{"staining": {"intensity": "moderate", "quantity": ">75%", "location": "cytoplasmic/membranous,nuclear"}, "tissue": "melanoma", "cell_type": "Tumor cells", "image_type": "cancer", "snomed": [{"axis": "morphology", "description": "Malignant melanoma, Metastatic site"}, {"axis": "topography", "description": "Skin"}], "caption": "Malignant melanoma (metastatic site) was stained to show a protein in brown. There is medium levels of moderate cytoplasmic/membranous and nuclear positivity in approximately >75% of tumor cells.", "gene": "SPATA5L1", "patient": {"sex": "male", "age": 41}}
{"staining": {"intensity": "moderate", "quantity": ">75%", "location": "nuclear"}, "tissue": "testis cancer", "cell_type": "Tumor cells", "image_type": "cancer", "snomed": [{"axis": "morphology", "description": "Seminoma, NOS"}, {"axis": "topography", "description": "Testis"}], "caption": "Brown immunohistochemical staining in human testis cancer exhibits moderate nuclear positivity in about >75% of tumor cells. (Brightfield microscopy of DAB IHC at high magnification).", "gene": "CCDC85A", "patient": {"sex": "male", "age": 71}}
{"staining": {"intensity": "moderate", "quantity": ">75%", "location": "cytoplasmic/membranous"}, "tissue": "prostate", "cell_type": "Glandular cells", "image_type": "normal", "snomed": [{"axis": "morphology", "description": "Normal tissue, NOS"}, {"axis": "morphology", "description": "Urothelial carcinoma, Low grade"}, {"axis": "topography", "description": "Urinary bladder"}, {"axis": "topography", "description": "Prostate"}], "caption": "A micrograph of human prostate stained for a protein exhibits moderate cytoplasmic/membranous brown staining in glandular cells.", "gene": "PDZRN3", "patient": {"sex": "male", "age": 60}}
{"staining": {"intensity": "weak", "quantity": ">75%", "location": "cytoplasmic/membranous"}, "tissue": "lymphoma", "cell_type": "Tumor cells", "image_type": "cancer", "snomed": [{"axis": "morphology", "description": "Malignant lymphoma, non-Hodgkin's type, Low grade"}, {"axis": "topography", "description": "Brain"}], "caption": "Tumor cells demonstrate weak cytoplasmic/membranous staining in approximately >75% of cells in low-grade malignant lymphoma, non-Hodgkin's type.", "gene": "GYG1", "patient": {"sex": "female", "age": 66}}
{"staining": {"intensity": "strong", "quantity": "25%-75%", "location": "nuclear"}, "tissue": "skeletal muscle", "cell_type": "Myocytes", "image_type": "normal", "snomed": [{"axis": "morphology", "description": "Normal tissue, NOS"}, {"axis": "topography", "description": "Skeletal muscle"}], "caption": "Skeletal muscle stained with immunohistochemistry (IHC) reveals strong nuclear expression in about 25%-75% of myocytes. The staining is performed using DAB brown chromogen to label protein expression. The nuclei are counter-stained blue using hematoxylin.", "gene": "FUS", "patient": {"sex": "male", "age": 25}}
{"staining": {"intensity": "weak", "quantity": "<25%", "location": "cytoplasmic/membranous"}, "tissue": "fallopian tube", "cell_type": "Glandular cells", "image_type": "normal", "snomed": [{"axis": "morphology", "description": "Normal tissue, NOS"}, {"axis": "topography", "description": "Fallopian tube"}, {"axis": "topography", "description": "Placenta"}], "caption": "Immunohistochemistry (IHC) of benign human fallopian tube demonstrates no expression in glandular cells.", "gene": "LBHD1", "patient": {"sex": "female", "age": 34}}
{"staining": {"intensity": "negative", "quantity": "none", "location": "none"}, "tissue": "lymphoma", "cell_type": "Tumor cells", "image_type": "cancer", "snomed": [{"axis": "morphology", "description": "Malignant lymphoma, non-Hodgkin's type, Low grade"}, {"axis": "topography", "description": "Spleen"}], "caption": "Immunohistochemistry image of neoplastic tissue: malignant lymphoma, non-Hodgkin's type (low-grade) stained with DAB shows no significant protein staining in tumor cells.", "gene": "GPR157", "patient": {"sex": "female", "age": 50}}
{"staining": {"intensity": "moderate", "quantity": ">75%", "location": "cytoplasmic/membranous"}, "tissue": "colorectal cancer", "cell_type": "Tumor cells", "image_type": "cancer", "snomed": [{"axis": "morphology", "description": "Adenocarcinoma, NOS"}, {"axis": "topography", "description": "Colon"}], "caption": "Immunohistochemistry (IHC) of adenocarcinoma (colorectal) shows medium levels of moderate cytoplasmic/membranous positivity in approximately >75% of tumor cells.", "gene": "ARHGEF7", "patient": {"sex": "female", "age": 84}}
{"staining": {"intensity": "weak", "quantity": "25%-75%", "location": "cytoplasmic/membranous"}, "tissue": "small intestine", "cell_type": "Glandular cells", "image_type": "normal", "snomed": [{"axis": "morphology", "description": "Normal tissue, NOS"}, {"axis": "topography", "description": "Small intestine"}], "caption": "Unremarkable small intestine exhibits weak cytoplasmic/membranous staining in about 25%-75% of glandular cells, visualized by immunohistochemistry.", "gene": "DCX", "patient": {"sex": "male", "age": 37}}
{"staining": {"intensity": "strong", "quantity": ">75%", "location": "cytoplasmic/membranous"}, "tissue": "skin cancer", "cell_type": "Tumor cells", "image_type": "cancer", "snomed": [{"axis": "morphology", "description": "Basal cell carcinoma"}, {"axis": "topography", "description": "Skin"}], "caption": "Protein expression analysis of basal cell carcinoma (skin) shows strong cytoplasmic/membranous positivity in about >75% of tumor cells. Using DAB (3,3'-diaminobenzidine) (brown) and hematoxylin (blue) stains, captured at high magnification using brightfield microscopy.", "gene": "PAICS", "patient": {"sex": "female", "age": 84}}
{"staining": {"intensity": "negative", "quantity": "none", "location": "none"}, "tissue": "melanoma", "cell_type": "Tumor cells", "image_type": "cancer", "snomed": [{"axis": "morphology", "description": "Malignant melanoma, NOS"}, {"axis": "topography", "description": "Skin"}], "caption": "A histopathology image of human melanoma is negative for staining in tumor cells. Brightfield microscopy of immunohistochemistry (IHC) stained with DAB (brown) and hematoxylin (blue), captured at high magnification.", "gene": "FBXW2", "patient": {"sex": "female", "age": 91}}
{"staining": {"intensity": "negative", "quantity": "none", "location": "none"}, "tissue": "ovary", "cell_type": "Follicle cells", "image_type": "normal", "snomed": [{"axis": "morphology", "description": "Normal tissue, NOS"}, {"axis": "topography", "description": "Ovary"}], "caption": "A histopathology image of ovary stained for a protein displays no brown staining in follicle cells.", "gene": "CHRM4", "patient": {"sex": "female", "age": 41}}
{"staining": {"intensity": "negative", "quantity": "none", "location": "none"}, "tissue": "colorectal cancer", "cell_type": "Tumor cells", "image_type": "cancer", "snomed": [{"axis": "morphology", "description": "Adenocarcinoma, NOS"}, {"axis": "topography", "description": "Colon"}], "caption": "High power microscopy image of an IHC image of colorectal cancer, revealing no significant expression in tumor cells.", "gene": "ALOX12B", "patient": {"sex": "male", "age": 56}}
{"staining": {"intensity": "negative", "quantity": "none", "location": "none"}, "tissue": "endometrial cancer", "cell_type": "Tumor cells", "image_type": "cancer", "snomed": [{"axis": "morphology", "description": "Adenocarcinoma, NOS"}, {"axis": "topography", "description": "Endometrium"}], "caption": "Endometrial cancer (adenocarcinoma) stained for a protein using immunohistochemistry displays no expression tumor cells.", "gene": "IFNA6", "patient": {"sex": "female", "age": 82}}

» **Directions**
Could you restate every record above word for word?

» **Response**
{"staining": {"intensity": "moderate", "quantity": ">75%", "location": "cytoplasmic/membranous,nuclear"}, "tissue": "melanoma", "cell_type": "Tumor cells", "image_type": "cancer", "snomed": [{"axis": "morphology", "description": "Malignant melanoma, Metastatic site"}, {"axis": "topography", "description": "Skin"}], "caption": "Malignant melanoma (metastatic site) was stained to show a protein in brown. There is medium levels of moderate cytoplasmic/membranous and nuclear positivity in approximately >75% of tumor cells.", "gene": "SPATA5L1", "patient": {"sex": "male", "age": 41}}
{"staining": {"intensity": "moderate", "quantity": ">75%", "location": "nuclear"}, "tissue": "testis cancer", "cell_type": "Tumor cells", "image_type": "cancer", "snomed": [{"axis": "morphology", "description": "Seminoma, NOS"}, {"axis": "topography", "description": "Testis"}], "caption": "Brown immunohistochemical staining in human testis cancer exhibits moderate nuclear positivity in about >75% of tumor cells. (Brightfield microscopy of DAB IHC at high magnification).", "gene": "CCDC85A", "patient": {"sex": "male", "age": 71}}
{"staining": {"intensity": "moderate", "quantity": ">75%", "location": "cytoplasmic/membranous"}, "tissue": "prostate", "cell_type": "Glandular cells", "image_type": "normal", "snomed": [{"axis": "morphology", "description": "Normal tissue, NOS"}, {"axis": "morphology", "description": "Urothelial carcinoma, Low grade"}, {"axis": "topography", "description": "Urinary bladder"}, {"axis": "topography", "description": "Prostate"}], "caption": "A micrograph of human prostate stained for a protein exhibits moderate cytoplasmic/membranous brown staining in glandular cells.", "gene": "PDZRN3", "patient": {"sex": "male", "age": 60}}
{"staining": {"intensity": "weak", "quantity": ">75%", "location": "cytoplasmic/membranous"}, "tissue": "lymphoma", "cell_type": "Tumor cells", "image_type": "cancer", "snomed": [{"axis": "morphology", "description": "Malignant lymphoma, non-Hodgkin's type, Low grade"}, {"axis": "topography", "description": "Brain"}], "caption": "Tumor cells demonstrate weak cytoplasmic/membranous staining in approximately >75% of cells in low-grade malignant lymphoma, non-Hodgkin's type.", "gene": "GYG1", "patient": {"sex": "female", "age": 66}}
{"staining": {"intensity": "strong", "quantity": "25%-75%", "location": "nuclear"}, "tissue": "skeletal muscle", "cell_type": "Myocytes", "image_type": "normal", "snomed": [{"axis": "morphology", "description": "Normal tissue, NOS"}, {"axis": "topography", "description": "Skeletal muscle"}], "caption": "Skeletal muscle stained with immunohistochemistry (IHC) reveals strong nuclear expression in about 25%-75% of myocytes. The staining is performed using DAB brown chromogen to label protein expression. The nuclei are counter-stained blue using hematoxylin.", "gene": "FUS", "patient": {"sex": "male", "age": 25}}
{"staining": {"intensity": "weak", "quantity": "<25%", "location": "cytoplasmic/membranous"}, "tissue": "fallopian tube", "cell_type": "Glandular cells", "image_type": "normal", "snomed": [{"axis": "morphology", "description": "Normal tissue, NOS"}, {"axis": "topography", "description": "Fallopian tube"}, {"axis": "topography", "description": "Placenta"}], "caption": "Immunohistochemistry (IHC) of benign human fallopian tube demonstrates no expression in glandular cells.", "gene": "LBHD1", "patient": {"sex": "female", "age": 34}}
{"staining": {"intensity": "negative", "quantity": "none", "location": "none"}, "tissue": "lymphoma", "cell_type": "Tumor cells", "image_type": "cancer", "snomed": [{"axis": "morphology", "description": "Malignant lymphoma, non-Hodgkin's type, Low grade"}, {"axis": "topography", "description": "Spleen"}], "caption": "Immunohistochemistry image of neoplastic tissue: malignant lymphoma, non-Hodgkin's type (low-grade) stained with DAB shows no significant protein staining in tumor cells.", "gene": "GPR157", "patient": {"sex": "female", "age": 50}}
{"staining": {"intensity": "moderate", "quantity": ">75%", "location": "cytoplasmic/membranous"}, "tissue": "colorectal cancer", "cell_type": "Tumor cells", "image_type": "cancer", "snomed": [{"axis": "morphology", "description": "Adenocarcinoma, NOS"}, {"axis": "topography", "description": "Colon"}], "caption": "Immunohistochemistry (IHC) of adenocarcinoma (colorectal) shows medium levels of moderate cytoplasmic/membranous positivity in approximately >75% of tumor cells.", "gene": "ARHGEF7", "patient": {"sex": "female", "age": 84}}
{"staining": {"intensity": "weak", "quantity": "25%-75%", "location": "cytoplasmic/membranous"}, "tissue": "small intestine", "cell_type": "Glandular cells", "image_type": "normal", "snomed": [{"axis": "morphology", "description": "Normal tissue, NOS"}, {"axis": "topography", "description": "Small intestine"}], "caption": "Unremarkable small intestine exhibits weak cytoplasmic/membranous staining in about 25%-75% of glandular cells, visualized by immunohistochemistry.", "gene": "DCX", "patient": {"sex": "male", "age": 37}}
{"staining": {"intensity": "strong", "quantity": ">75%", "location": "cytoplasmic/membranous"}, "tissue": "skin cancer", "cell_type": "Tumor cells", "image_type": "cancer", "snomed": [{"axis": "morphology", "description": "Basal cell carcinoma"}, {"axis": "topography", "description": "Skin"}], "caption": "Protein expression analysis of basal cell carcinoma (skin) shows strong cytoplasmic/membranous positivity in about >75% of tumor cells. Using DAB (3,3'-diaminobenzidine) (brown) and hematoxylin (blue) stains, captured at high magnification using brightfield microscopy.", "gene": "PAICS", "patient": {"sex": "female", "age": 84}}
{"staining": {"intensity": "negative", "quantity": "none", "location": "none"}, "tissue": "melanoma", "cell_type": "Tumor cells", "image_type": "cancer", "snomed": [{"axis": "morphology", "description": "Malignant melanoma, NOS"}, {"axis": "topography", "description": "Skin"}], "caption": "A histopathology image of human melanoma is negative for staining in tumor cells. Brightfield microscopy of immunohistochemistry (IHC) stained with DAB (brown) and hematoxylin (blue), captured at high magnification.", "gene": "FBXW2", "patient": {"sex": "female", "age": 91}}
{"staining": {"intensity": "negative", "quantity": "none", "location": "none"}, "tissue": "ovary", "cell_type": "Follicle cells", "image_type": "normal", "snomed": [{"axis": "morphology", "description": "Normal tissue, NOS"}, {"axis": "topography", "description": "Ovary"}], "caption": "A histopathology image of ovary stained for a protein displays no brown staining in follicle cells.", "gene": "CHRM4", "patient": {"sex": "female", "age": 41}}
{"staining": {"intensity": "negative", "quantity": "none", "location": "none"}, "tissue": "colorectal cancer", "cell_type": "Tumor cells", "image_type": "cancer", "snomed": [{"axis": "morphology", "description": "Adenocarcinoma, NOS"}, {"axis": "topography", "description": "Colon"}], "caption": "High power microscopy image of an IHC image of colorectal cancer, revealing no significant expression in tumor cells.", "gene": "ALOX12B", "patient": {"sex": "male", "age": 56}}
{"staining": {"intensity": "negative", "quantity": "none", "location": "none"}, "tissue": "endometrial cancer", "cell_type": "Tumor cells", "image_type": "cancer", "snomed": [{"axis": "morphology", "description": "Adenocarcinoma, NOS"}, {"axis": "topography", "description": "Endometrium"}], "caption": "Endometrial cancer (adenocarcinoma) stained for a protein using immunohistochemistry displays no expression tumor cells.", "gene": "IFNA6", "patient": {"sex": "female", "age": 82}}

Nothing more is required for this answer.